Periodic Compliance Reviews of Anti-Money Laundering Program
The rules also provide that periodic testing of the program must take place to ensure the program is functioning effectively. The reviews must be carried out by a person who understands the fund's money laundering risks as well as the applicable US regulations. The review may be undertaken by employees of the fund or its manager provided that those employees are not involved in the operation or supervision of the program. Given that many of offshore funds have limited resources this will mean that, in practice, the review will in most cases be carried out unaffiliated service provides.
The rules do not set out explicit review periods. Instead the frequency of compliance reviews will depend upon factors such as the size and complexity of the fund's operations and its perceived vulnerability to money laundering. We envisage that the US Treasury would expect a review, and resulting certification, at least annually.
Ongoing Anti-Money Laundering Training
The rules establish that on-going employee training is an integral part of the compliance program. The rules require that all employees of the fund and any affiliated advisers (which would capture fund management and advisory companies) must be trained in the applicable US regulations and be made aware of money laundering issues. Unfortunately the rules do not make explicit the level and frequency of the training. Instead frequency will depend on the particular responsibilities of the employees and the extent to which they are involved in securing new investors. Accordingly employees involved in the marketing of the fund will require more frequent and detailed training than pure investment officers or analysts. Nevertheless all employees are to be made generally aware of the relevant US regulations and money laundering issues.
We expect that, in practice, initial training in the new US regulations will need to take place at the same time as writing and implementing the compliance procedures (ie. Within 90 days of promulgation). We also expect that annual training sessions will, at a minimum, be considered necessary for a successful audit of the fund's anti-money laundering procedures. Any amendments to the regulatory regime will require updates to the procedures manual and may possibly warrant further training sessions.

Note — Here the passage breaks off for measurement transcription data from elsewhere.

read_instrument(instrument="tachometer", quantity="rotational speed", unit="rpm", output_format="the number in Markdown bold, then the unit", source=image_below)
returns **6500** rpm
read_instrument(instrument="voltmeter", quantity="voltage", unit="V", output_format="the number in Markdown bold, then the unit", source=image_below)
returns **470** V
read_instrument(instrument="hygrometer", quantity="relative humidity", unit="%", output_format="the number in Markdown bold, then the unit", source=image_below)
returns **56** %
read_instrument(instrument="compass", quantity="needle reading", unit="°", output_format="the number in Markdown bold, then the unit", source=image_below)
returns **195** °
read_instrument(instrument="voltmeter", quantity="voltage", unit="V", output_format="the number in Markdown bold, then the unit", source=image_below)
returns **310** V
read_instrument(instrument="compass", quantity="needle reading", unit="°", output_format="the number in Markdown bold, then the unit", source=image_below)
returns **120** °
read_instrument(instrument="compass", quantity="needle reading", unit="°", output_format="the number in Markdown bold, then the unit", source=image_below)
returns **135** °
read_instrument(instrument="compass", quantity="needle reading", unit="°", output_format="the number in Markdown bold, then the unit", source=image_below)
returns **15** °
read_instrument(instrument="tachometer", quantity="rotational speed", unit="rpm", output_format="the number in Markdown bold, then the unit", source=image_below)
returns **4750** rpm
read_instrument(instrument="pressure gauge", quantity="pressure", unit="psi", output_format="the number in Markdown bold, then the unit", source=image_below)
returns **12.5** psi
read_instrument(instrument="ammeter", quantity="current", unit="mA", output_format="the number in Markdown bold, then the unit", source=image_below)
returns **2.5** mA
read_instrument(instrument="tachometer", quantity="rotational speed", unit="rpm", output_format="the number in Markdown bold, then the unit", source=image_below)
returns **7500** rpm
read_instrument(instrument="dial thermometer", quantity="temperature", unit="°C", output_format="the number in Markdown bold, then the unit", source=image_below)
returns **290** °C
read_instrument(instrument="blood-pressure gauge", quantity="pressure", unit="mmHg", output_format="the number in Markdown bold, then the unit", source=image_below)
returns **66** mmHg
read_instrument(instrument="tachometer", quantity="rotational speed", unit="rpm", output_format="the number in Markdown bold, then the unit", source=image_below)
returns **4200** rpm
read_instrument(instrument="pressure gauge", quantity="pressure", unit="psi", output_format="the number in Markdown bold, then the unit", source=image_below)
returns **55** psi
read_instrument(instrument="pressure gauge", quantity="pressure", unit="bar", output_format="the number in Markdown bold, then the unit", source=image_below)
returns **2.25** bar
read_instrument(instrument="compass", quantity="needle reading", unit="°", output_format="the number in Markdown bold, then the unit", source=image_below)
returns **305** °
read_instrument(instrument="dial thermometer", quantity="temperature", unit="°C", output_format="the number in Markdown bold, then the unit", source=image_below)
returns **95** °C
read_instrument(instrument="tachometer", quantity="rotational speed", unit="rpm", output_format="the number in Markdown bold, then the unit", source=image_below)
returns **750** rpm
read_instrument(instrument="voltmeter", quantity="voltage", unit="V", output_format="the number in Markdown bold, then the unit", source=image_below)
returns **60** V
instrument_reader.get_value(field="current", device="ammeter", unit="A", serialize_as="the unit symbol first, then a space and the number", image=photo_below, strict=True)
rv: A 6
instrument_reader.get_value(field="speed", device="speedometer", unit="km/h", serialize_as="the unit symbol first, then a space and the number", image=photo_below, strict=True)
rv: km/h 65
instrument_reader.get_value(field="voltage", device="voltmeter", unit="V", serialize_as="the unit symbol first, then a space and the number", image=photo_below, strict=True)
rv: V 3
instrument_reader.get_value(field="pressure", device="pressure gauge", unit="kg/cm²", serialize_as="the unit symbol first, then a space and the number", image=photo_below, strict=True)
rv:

The Practicalities of Writing & Implementing the Procedures
We expect that, because of the complexity of the procedures, the need for them to be prepared and implemented within a short time-frame and their need to be specifically tailored to the individual structure, investor base and strategy of each fund, it will be a complex and time consuming task. Accordingly, most funds will probably seek external professional advice in preparing and adopting these procedures. It is also likely that, in practice, the review and audit process will be performed by external professional service providers, especially where the manager runs a small team.
The regulatory nature of offshore hedge funds will very shortly change dramatically because of the global reach and the significant requirements of these US legislative measures. The new rules will mean that offshore hedge funds who currently have a US investor base, or who are seeking to secure US investors, have no choice but to adhere to the regulations in an extremely short period of time, particularly since the US authorities can be expected to vigorously enforce the new requirements. In order to quickly achieve compliance with the new rules managers are advised to seek the assistance of professional advisers versed both in the new US regulations and the sophisticated nature and structures of offshore hedge funds.